How I love the blessed reminder that Jesus Christ left Heaven for earth to make peace between God and man.
Gibson

How I love the blessed reminder that Jesus Christ left Heaven for earth to make peace between God and man. He accomplished that by dying the cruelest of deaths in our place and rising again three days later, redeeming sin’s hostages, and breaking the power of the inner darkness it creates.

I read with interest an online blog article for pastors and church leaders titled, “Ways to attract people to church on Easter Sunday.”

Suggestions included hosting a family photo booth, using Justin Bieber songs during worship, providing tasty treats to the congregation, hiring an Easter bunny costume, bringing in a moon bouncer and announcing door prizes for attendees.

While I completely understand the motive behind the list, I question the premise that the Church must “lure people in” using secular marketing techniques.

Jesus Christ delivered the most attractive, desirable, joyful, freeing and life-giving message in the universe. Peace with God is possible. Sincerely confessing our sins to God means he fully forgives and forgets them. Death — formerly our worst enemy — no longer holds power over us. For those who embrace Jesus Christ, eternal life and youth are a certainty after death — in a place where sickness, dying and sorrow will be no more.

That news applies no matter who we are, what we’ve done or when we did it. How much sense does it make to downplay it and upstage it with... a moon bouncer?

But for the last several decades, in an effort to get non-believers to attend church, many Western congregations have re-fitted their churches and church programs into mini-versions of the rest of the First World — consumer friendly venues with glam and gliz galore and regular enticements to outsiders to join the “fun”.

And yet, according to recent surveys, it’s not working.

With humility, because the Bible says Christ’s church will triumph, I ask, if Christian churches in the West continue “marketing our product” in the same the way as society in general, will we not be forced to KEEP doing things like the rest of the world. It’s an unwinnable race — but to where?  

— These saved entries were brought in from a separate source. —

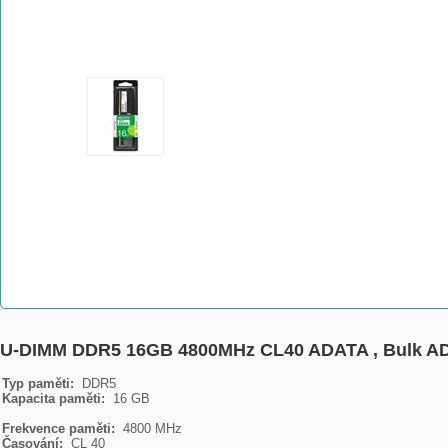
U-DIMM DDR5 16GB 4800MHz CL40 ADATA , Bulk A
Typ paměti: 
Kapacita paměti: 
 16 GB

Frekvence paměti: 
Časování: 
 CL 40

I’m reminded of a sign I saw on another vehicle while driving one day. “Where are we going again, and what am I doing in this handbasket?”

Jesus’ gave a simple invitation “Come to me, all who are loaded with heavy burdens, and I will give you rest.” At the same time, he warned that only a few will choose him — that the way of the cross is hard, and the road narrow and full of persecutors. Christians in the Third World face that reality daily.

When the twice-a-year church attendees show up for Easter Sunday, let’s not present infinitely lesser gifts. Let’s offer what they may not even realize they thirst for. Hope. Meaning. Fulfillment. Let’s show them lives who have been changed by a living Saviour. It’s the most we can offer — inside and outside our church doors.

Let’s give them Jesus — front and centre.